I would like to request an integration that enables direct audio input processing using multimodal GPT models, such as OpenAI’s GPT-4 (with native audio capabilities) or Google Gemini.
The core idea is to allow users to speak directly to Home Assistant, with the audio being sent as-is to the AI model for interpretation — without requiring a separate speech-to-text (STT) pipeline.
Why This Matters
Current voice assistant implementations in Home Assistant rely on converting speech to text before passing it to intent processors or scripts. This introduces:
- Additional latency
- Potential transcription errors
- Unnecessary architectural complexity
Modern multimodal models are now capable of understanding audio natively. Leveraging this directly would streamline the process and improve the user experience significantly.
Benefits
- Reduced Latency: Eliminates the need for an STT step, speeding up response times.

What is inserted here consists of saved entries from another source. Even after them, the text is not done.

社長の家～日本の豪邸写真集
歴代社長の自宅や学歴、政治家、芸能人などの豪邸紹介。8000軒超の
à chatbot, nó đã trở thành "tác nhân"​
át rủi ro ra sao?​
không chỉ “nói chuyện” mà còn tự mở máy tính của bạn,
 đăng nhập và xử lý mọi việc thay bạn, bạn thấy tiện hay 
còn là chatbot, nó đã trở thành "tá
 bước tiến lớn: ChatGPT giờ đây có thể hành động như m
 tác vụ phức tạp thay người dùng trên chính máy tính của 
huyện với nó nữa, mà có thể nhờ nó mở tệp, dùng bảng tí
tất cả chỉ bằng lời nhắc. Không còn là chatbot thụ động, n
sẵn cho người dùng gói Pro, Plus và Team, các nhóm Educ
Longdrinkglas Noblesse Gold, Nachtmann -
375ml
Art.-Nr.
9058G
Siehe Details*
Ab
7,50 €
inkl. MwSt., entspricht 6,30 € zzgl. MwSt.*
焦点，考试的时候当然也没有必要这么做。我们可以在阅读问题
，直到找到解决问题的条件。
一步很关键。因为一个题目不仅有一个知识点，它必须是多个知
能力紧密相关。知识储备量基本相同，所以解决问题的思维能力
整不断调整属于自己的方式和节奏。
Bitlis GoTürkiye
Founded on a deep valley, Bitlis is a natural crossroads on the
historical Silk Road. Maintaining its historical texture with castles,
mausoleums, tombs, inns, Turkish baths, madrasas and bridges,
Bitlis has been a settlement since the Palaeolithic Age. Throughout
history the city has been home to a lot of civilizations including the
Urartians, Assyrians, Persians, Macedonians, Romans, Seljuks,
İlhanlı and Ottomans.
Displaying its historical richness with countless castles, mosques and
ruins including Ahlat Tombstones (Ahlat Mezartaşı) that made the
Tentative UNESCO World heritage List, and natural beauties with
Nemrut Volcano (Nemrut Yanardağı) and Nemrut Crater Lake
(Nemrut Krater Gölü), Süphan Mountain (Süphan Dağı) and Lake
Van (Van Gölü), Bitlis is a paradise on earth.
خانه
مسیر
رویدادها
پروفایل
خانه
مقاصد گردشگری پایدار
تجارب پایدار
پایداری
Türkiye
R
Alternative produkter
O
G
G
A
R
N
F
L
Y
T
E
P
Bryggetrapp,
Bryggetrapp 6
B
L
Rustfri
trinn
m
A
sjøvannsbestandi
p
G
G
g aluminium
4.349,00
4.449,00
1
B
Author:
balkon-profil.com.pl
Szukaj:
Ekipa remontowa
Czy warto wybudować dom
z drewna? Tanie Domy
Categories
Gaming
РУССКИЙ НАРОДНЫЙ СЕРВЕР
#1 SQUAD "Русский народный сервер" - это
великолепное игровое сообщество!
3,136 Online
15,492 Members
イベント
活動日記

- Higher Accuracy: AI models can interpret tone, emotion, and natural language better than conventional STT/NLU pipelines.

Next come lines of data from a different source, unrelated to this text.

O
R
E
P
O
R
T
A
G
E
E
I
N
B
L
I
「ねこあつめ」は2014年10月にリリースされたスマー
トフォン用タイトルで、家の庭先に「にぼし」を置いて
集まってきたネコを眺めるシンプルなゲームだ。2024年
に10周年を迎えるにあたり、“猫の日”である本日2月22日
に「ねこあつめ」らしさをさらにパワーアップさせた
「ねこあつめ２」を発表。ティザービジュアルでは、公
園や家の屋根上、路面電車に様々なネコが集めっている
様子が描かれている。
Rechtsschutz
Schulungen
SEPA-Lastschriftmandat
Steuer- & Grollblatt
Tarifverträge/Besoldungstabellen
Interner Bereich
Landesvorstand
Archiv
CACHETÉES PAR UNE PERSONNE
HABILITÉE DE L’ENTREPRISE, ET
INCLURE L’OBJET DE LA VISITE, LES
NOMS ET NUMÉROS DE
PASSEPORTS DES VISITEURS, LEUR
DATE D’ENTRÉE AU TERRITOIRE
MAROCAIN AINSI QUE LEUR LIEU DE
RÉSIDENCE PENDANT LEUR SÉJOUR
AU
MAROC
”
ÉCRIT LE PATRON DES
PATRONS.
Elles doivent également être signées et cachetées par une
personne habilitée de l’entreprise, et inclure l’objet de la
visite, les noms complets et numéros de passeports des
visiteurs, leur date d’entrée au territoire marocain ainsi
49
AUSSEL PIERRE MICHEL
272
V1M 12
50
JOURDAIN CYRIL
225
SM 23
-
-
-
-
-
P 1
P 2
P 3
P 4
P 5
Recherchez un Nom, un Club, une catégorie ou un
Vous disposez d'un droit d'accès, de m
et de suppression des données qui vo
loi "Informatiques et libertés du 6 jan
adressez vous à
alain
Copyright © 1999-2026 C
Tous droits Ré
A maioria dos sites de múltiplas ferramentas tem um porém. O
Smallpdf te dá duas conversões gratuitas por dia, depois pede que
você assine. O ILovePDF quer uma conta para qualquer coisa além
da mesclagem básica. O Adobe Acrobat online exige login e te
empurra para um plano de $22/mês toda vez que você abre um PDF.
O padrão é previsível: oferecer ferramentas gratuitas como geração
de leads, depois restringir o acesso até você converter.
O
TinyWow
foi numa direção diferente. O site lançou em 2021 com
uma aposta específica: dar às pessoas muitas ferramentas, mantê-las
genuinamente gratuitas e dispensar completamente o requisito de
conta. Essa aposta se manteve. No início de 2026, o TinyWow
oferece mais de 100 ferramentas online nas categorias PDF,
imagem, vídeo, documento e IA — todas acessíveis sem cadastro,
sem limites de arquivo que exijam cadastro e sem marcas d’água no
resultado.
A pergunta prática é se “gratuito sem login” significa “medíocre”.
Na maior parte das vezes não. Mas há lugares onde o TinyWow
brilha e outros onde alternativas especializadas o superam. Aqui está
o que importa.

- Simplified Setup: Reduces reliance on external STT services and simplifies assistant configuration.
- Future-Proofing: Keeps Home Assistant compatible with the newest AI innovations in multimodal interaction.
Suggested Features
- Support for sending raw audio input from Home Assistant to a multimodal GPT API (e.g. OpenAI or Google Gemini).
- Ability to receive and handle text or audio-based responses from the AI.